Another interesting type for points is SVector from StaticArrays. Tuple is already defined for this type, so we can use them readily.

using StaticArrays
incircle(SVector(0.0, 0.0), SVector(1.0, 0.0), SVector(0.0, 1.0), SVector(.5, .5))

In all the examples above, the conversion has no overhead.


The code generator turns any piece of code that evaluates a homogeneous polynomial into a robust piece of code that evaluates the sign of the same polynomial. It only needs hint to group variables into homogeneous groups.
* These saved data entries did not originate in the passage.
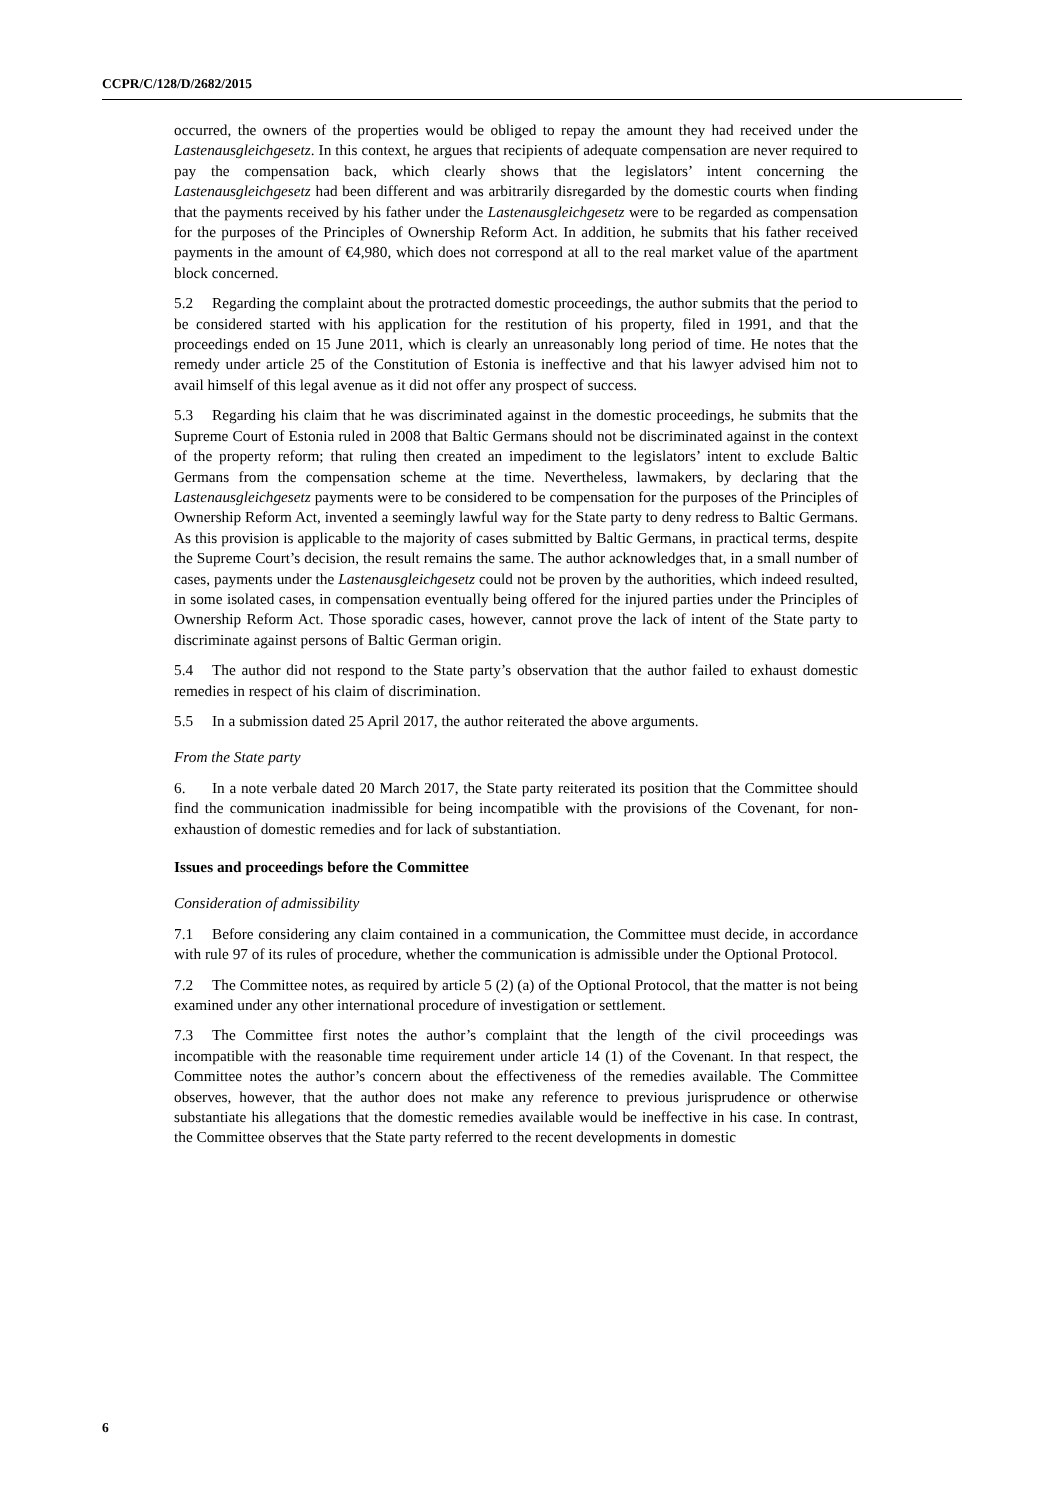CCPR/C/128/D/2682/2015
occurred, the owners of the properties would be obliged to repay the amount they had received under the Lastenausgleichgesetz. In this context, he argues that recipients of adequate compensation are never required to pay the compensation back, which clearly shows that the legislators’ intent concerning the Lastenausgleichgesetz had been different and was arbitrarily disregarded by the domestic courts when finding that the payments received by his father under the Lastenausgleichgesetz were to be regarded as compensation for the purposes of the Principles of Ownership Reform Act. In addition, he submits that his father received payments in the amount of €4,980, which does not correspond at all to the real market value of the apartment block concerned.
5.2 Regarding the complaint about the protracted domestic proceedings, the author submits that the period to be considered started with his application for the restitution of his property, filed in 1991, and that the proceedings ended on 15 June 2011, which is clearly an unreasonably long period of time. He notes that the remedy under article 25 of the Constitution of Estonia is ineffective and that his lawyer advised him not to avail himself of this legal avenue as it did not offer any prospect of success.
5.3 Regarding his claim that he was discriminated against in the domestic proceedings, he submits that the Supreme Court of Estonia ruled in 2008 that Baltic Germans should not be discriminated against in the context of the property reform; that ruling then created an impediment to the legislators’ intent to exclude Baltic Germans from the compensation scheme at the time. Nevertheless, lawmakers, by declaring that the Lastenausgleichgesetz payments were to be considered to be compensation for the purposes of the Principles of Ownership Reform Act, invented a seemingly lawful way for the State party to deny redress to Baltic Germans. As this provision is applicable to the majority of cases submitted by Baltic Germans, in practical terms, despite the Supreme Court’s decision, the result remains the same. The author acknowledges that, in a small number of cases, payments under the Lastenausgleichgesetz could not be proven by the authorities, which indeed resulted, in some isolated cases, in compensation eventually being offered for the injured parties under the Principles of Ownership Reform Act. Those sporadic cases, however, cannot prove the lack of intent of the State party to discriminate against persons of Baltic German origin.
5.4 The author did not respond to the State party’s observation that the author failed to exhaust domestic remedies in respect of his claim of discrimination.
5.5 In a submission dated 25 April 2017, the author reiterated the above arguments.
From the State party
6. In a note verbale dated 20 March 2017, the State party reiterated its position that the Committee should find the communication inadmissible for being incompatible with the provisions of the Covenant, for non-exhaustion of domestic remedies and for lack of substantiation.
Issues and proceedings before the Committee
Consideration of admissibility
7.1 Before considering any claim contained in a communication, the Committee must decide, in accordance with rule 97 of its rules of procedure, whether the communication is admissible under the Optional Protocol.
7.2 The Committee notes, as required by article 5 (2) (a) of the Optional Protocol, that the matter is not being examined under any other international procedure of investigation or settlement.
7.3 The Committee first notes the author’s complaint that the length of the civil proceedings was incompatible with the reasonable time requirement under article 14 (1) of the Covenant. In that respect, the Committee notes the author’s concern about the effectiveness of the remedies available. The Committee observes, however, that the author does not make any reference to previous jurisprudence or otherwise substantiate his allegations that the domestic remedies available would be ineffective in his case. In contrast, the Committee observes that the State party referred to the recent developments in domestic
6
For example, the discriminant of a degree 2 polynomial a x^2 + bx + c is b^2 - 4ac, which is a homogeneous polynomial in a, b and c. With ExactPredicates, you can write

using ExactPredicates
using ExactPredicates.Codegen

@genpredicate function discriminant(a, b, c)
    Codegen.group!(a, b, c)
    b*b - 4*a*c

It will define a function discriminant(a :: Float64, b :: Float64, c :: Float64) that returns 1, –1 or 0 depending on the sign of the determinant.

How it works

This package implements the method used by CGAL and described in:

  • Olivier Devillers, Sylvain Pion. “Efficient Exact Geometric Predicates for Delaunay Triangulations”. RR-4351, INRIA. 2002. ⟨inria-00072237⟩
  • Guillaume Melquiond, Sylvain Pion. “Formally Certified Floating-Point Filters For Homogeneous Geometric Predicates”. RAIRO, EDP Sciences, 2007, 41, pp. 57-69. ⟨10.1051/ita:2007005⟩ ⟨inria-00071232v2⟩
  • Andreas Meyer, Sylvain Pion. “FPG: A code generator for fast and certified geometric predicates”. Real Numbers and Computers, Jun 2008, Santiago de Compostela, Spain. pp.47-60. ⟨inria-00344297⟩

The implementation relies on Julia's facilities for code generation and evaluates a priori the precision of the floating evaluation, relatively to the magnitude of the input variables.